→ **What the exercise asks**:
From the records below, transcribe only the lines running from the one with "game.a3f8b2.js" through the one with "browser cache, and". Keep both of those end lines.

→ **Input records**:
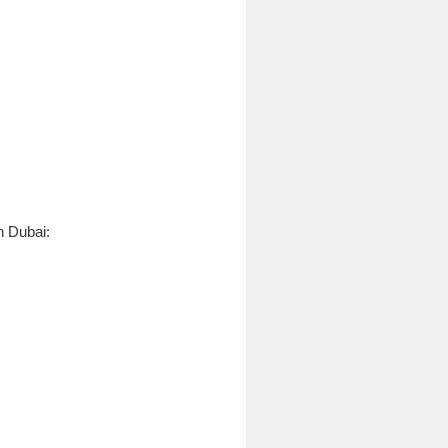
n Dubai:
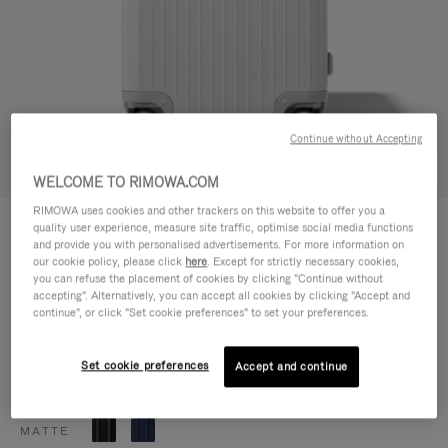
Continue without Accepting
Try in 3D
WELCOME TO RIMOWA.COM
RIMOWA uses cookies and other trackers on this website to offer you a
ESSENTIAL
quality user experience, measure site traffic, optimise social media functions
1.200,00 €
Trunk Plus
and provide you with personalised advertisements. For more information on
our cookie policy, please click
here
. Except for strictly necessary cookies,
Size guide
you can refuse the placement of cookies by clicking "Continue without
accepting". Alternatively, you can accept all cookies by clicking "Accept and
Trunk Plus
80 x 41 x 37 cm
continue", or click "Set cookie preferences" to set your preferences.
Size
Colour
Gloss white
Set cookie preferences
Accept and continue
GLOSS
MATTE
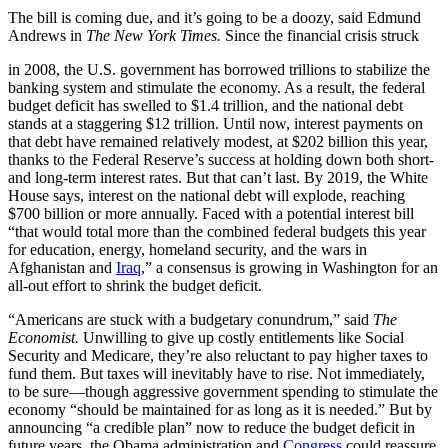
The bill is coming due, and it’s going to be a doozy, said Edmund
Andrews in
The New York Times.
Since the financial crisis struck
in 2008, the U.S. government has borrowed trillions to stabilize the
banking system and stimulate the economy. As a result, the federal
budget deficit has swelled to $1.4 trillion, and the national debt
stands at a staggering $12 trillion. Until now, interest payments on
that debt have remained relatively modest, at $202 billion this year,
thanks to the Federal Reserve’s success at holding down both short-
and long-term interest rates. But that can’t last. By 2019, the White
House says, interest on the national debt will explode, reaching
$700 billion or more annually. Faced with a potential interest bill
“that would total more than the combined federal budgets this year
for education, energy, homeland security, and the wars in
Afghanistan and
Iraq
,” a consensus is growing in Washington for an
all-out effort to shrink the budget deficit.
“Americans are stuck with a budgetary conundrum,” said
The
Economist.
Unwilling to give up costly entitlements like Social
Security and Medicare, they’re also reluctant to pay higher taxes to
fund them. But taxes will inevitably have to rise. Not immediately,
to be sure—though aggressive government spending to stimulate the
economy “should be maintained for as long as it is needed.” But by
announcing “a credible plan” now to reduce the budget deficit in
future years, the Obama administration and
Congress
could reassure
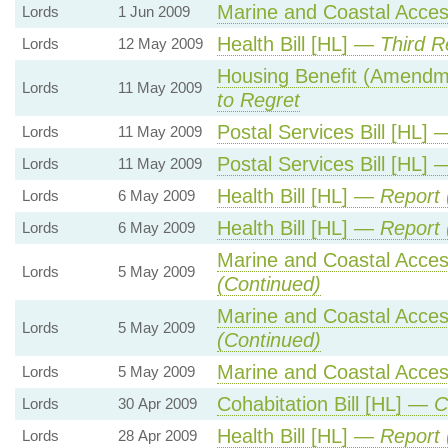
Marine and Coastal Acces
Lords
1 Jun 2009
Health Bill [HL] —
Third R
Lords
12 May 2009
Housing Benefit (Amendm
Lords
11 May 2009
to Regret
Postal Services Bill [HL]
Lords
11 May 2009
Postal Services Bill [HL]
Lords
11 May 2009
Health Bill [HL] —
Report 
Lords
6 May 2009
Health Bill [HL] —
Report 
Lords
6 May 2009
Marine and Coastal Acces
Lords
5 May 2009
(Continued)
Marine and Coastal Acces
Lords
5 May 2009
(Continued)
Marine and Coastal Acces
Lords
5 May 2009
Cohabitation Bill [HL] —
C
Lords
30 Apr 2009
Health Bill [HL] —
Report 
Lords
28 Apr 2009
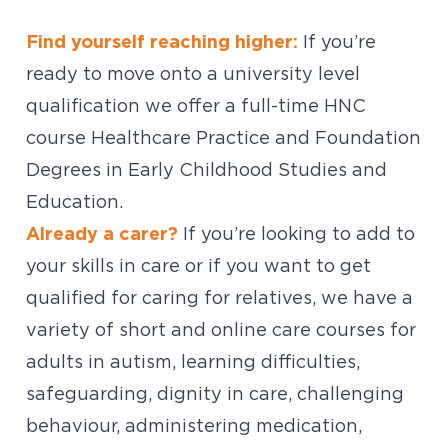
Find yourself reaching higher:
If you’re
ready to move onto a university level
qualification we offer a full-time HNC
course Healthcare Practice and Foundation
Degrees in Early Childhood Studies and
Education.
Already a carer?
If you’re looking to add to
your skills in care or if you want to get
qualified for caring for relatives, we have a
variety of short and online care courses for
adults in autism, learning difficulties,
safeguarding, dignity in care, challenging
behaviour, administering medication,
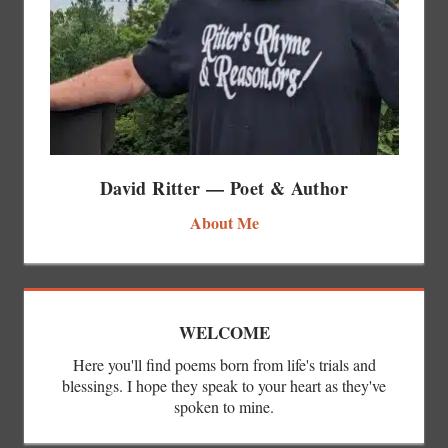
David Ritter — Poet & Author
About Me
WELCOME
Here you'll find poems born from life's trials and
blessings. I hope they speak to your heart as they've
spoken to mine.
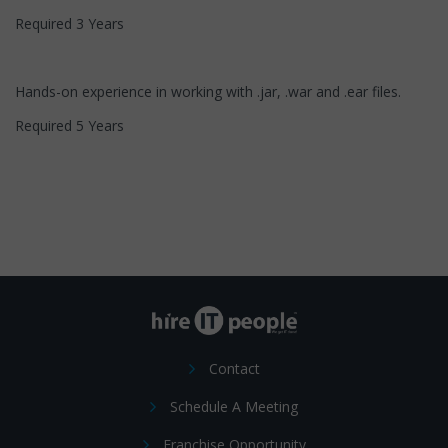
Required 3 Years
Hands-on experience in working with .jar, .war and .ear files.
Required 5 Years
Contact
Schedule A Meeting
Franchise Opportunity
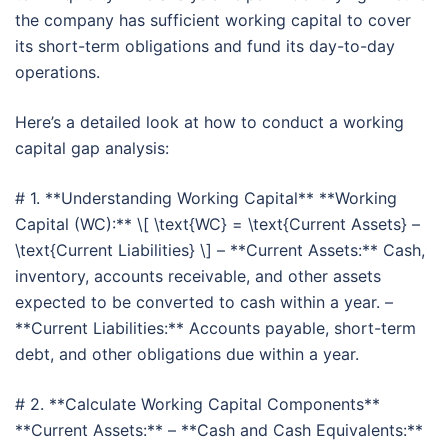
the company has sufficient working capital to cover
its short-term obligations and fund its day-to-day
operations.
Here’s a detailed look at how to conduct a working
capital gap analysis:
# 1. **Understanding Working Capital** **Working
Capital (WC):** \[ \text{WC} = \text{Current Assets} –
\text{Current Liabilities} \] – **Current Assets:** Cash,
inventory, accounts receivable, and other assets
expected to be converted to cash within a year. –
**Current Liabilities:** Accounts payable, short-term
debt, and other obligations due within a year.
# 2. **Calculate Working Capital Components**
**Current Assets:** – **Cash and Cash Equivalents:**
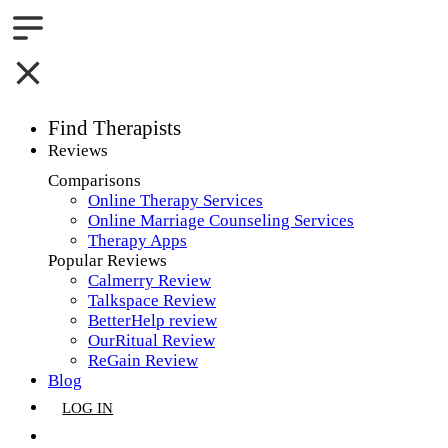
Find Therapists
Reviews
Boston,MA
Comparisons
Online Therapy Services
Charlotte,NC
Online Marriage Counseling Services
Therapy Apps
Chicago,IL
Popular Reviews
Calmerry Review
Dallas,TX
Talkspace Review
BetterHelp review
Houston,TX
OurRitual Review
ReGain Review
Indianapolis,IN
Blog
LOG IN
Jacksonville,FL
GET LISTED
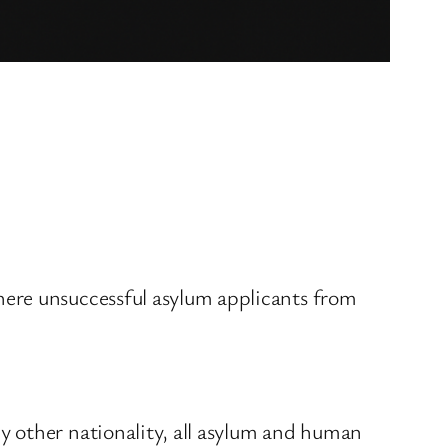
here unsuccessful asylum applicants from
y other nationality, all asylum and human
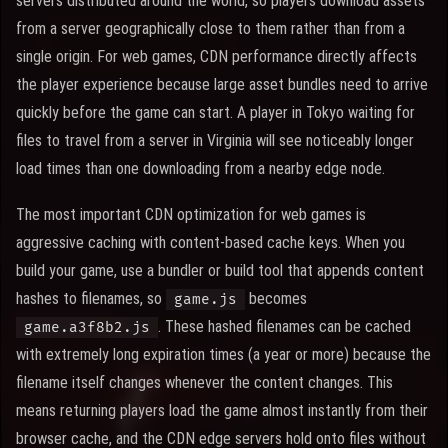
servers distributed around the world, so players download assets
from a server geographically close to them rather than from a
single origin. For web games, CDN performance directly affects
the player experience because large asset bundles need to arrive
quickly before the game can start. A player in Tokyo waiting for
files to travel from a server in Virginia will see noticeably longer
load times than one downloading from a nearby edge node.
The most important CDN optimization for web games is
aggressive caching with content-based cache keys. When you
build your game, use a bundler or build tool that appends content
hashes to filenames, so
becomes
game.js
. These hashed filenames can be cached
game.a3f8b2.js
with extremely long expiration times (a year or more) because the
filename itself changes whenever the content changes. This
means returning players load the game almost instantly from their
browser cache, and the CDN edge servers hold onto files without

* * *

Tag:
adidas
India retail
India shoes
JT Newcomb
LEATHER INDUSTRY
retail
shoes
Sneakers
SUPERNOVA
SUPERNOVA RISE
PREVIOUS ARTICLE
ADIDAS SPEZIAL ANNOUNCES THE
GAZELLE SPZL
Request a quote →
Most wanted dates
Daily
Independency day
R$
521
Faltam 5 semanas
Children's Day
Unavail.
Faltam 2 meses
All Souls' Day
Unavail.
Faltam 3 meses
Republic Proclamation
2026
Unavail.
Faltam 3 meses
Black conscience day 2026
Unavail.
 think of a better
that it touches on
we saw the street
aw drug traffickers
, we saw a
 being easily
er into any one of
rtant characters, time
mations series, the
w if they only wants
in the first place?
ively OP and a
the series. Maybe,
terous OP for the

→ **Solved exercise**:
game.a3f8b2.js
with extremely long expiration times (a year or more) because the
filename itself changes whenever the content changes. This
means returning players load the game almost instantly from their
browser cache, and the CDN edge servers hold onto files without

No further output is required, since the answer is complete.